|Date||Meiji period, dated 1906|
|Material||Ink, colors, gofun and gold on paper|
|Dimensions||each 366 x 173,5 cm|
Price on request
A striking pair of Meiji period six-panel folding screens by Mochizuki Gyokkei 望月玉渓 (1874-1938) depicting a flock of cranes. Together, the two screens reveal a magnificent seven-meter-wide
composition of interacting individuals painted in ink and mineral colors on a glittering gold ground.
It is a rare large-scale example of Gyokkei's excellent skill in depicting cranes, which can also be seen at the famous Heian Shrine in Kyōto, where he decorated the interior of the garden pavilion Shōbi-kan 尚美館 with paintings of many cranes. This building was moved from the Imperial Palace to the shrine grounds in Taishō 2 (1912), and Gyokkei was commissioned to recreate the wall design. However, compared to these paintings, the artist's signature on the left screen indicates that the work was completed on a winter day in Meiji 39 (1906). Thus, the screen painting appears to be six years older than the door panel and sliding door paintings at Heian Shrine. It is interesting to note that Gyokkei actually used some of the cranes from the screens as models for his murals, which show, for example, a crane that seems to be a direct copy of the running crane with spread wings from the right screen. Unfortunately, the Shōbi-kan building and its impressive design by Gyokkei are only occasionally open to the public.
Another magnificent, more public work by Gyokkei, not with cranes but with peacocks, can be seen in the Metropolitan Museum of Art.

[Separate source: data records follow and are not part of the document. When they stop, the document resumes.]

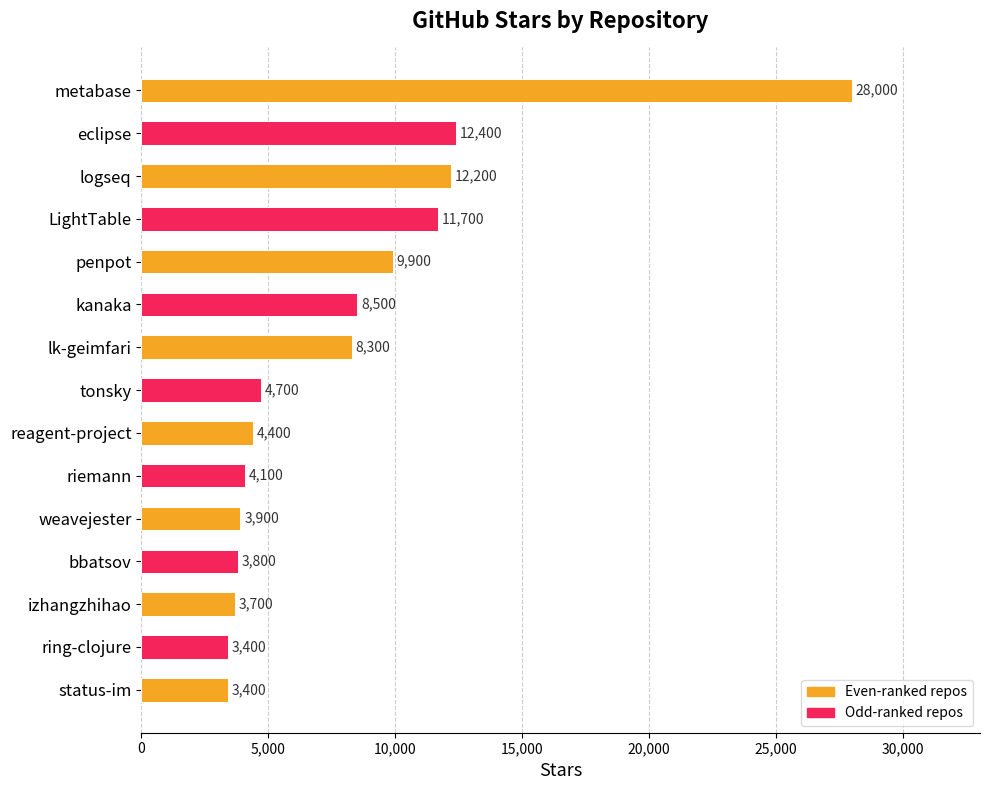

What is the average value?

8160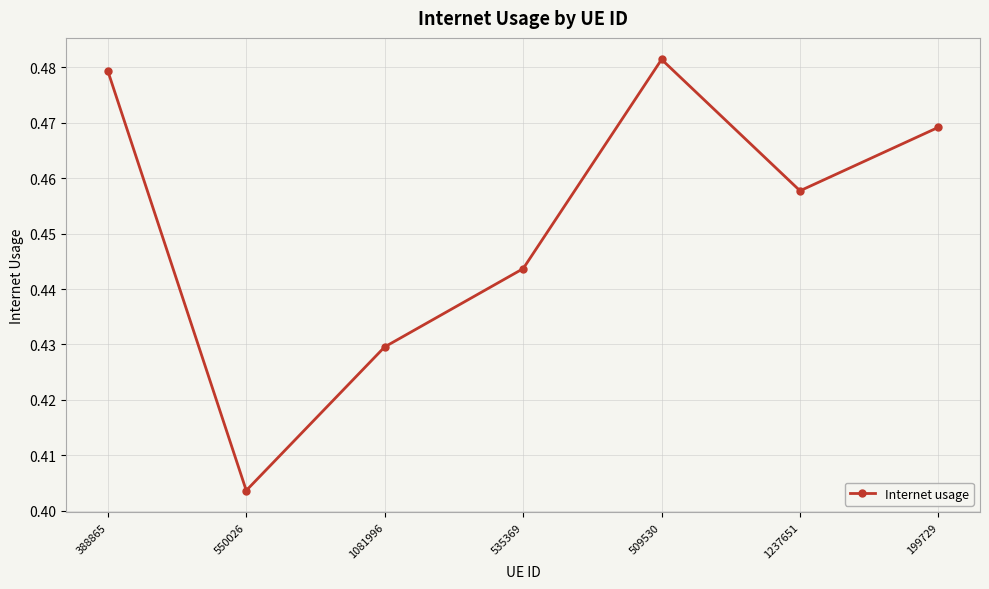

What is the label of the 3rd point from the left?

1081996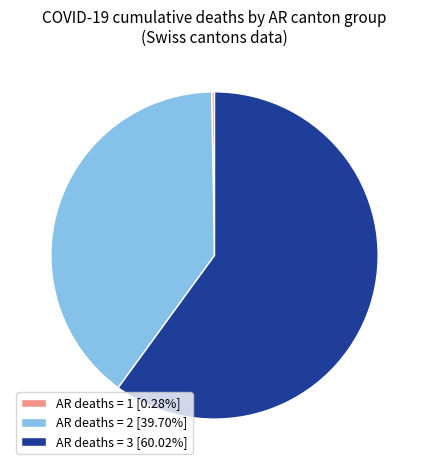

Combined, do AR deaths = 3 [60.02%] and AR deaths = 2 [39.70%] account for over 50%?

Yes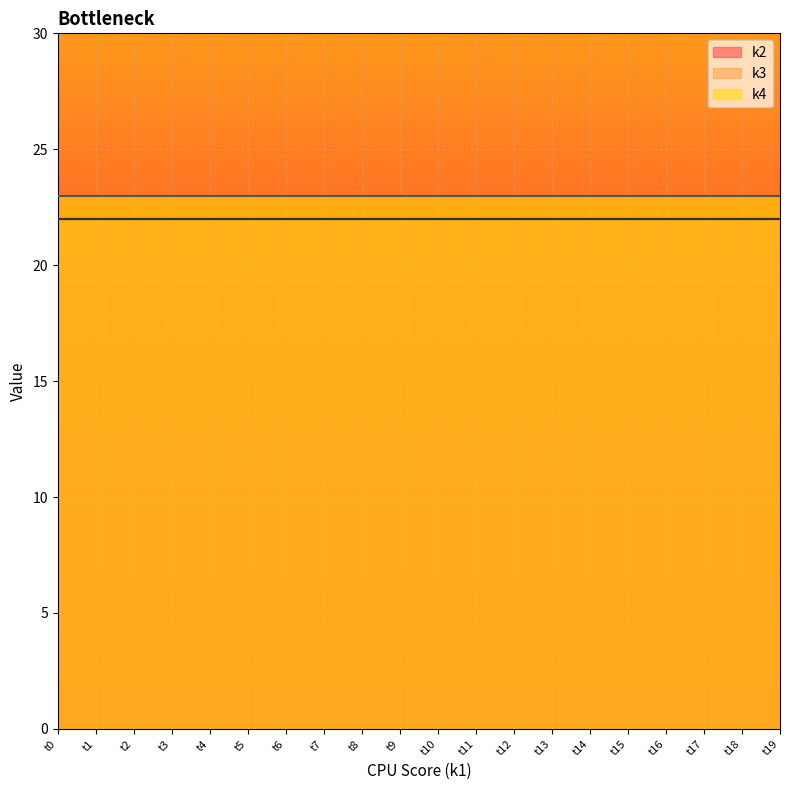

Reading left to right, what are all the values shown in this chart?

k2: 22	22	22	22	22	22	22	22	22	22	22	22	22	22	22	22	22	22	22	22
k3: 22	22	22	22	22	22	22	22	22	22	22	22	22	22	22	22	22	22	22	22
k4: 23	23	23	23	23	23	23	23	23	23	23	23	23	23	23	23	23	23	23	23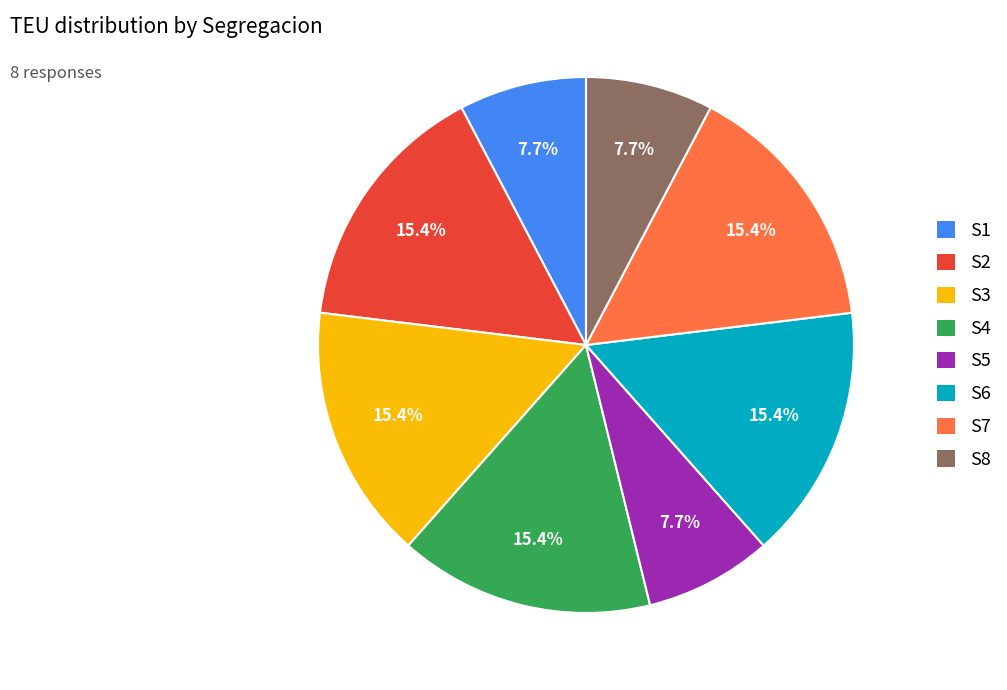

What portion of the pie excludes S1?

92.3%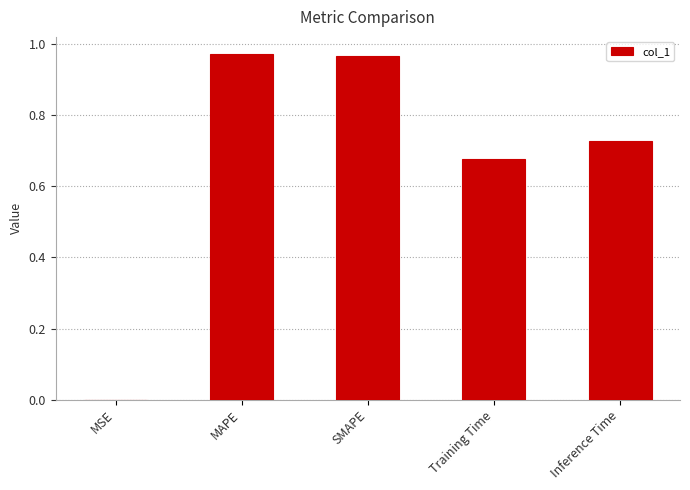

What is the change in value from MSE to Inference Time?

+0.7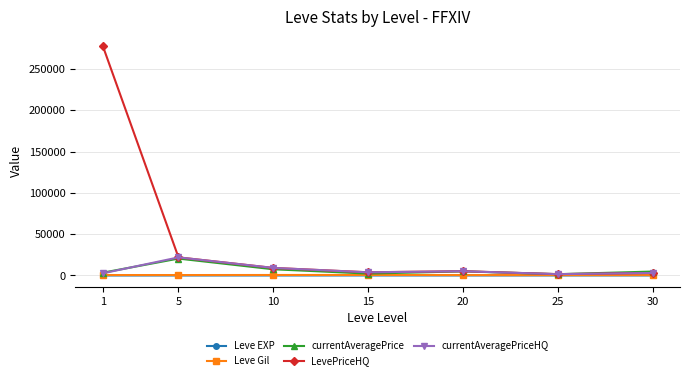

How many lines are shown in the chart?

5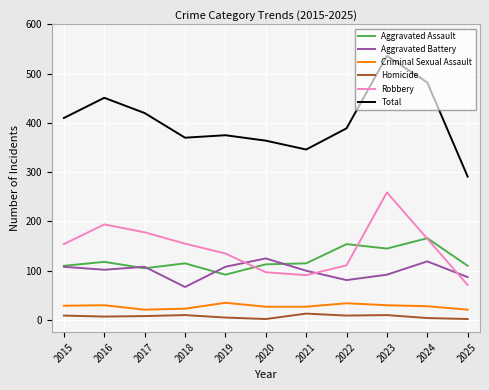

At which category does Aggravated Battery reach its first local peak?

2017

Mochizuki Gyokkei was the successor of his father Mochizuki Gyokusen 望月玉泉 (1834-1913), who also worked for the Imperial Palace. From him, Gyokkei inherited his precise brushwork through his training in the fifth generation family style, which goes back to his great-grandfather Mochizuki Gyokusen (1692-1755), who founded the family studio and combined these elements of Chinese painting of the Kishi school with influences from Shen Nanping and Japanese painting of the Maruyama-Shijō school as well as Western painting techniques.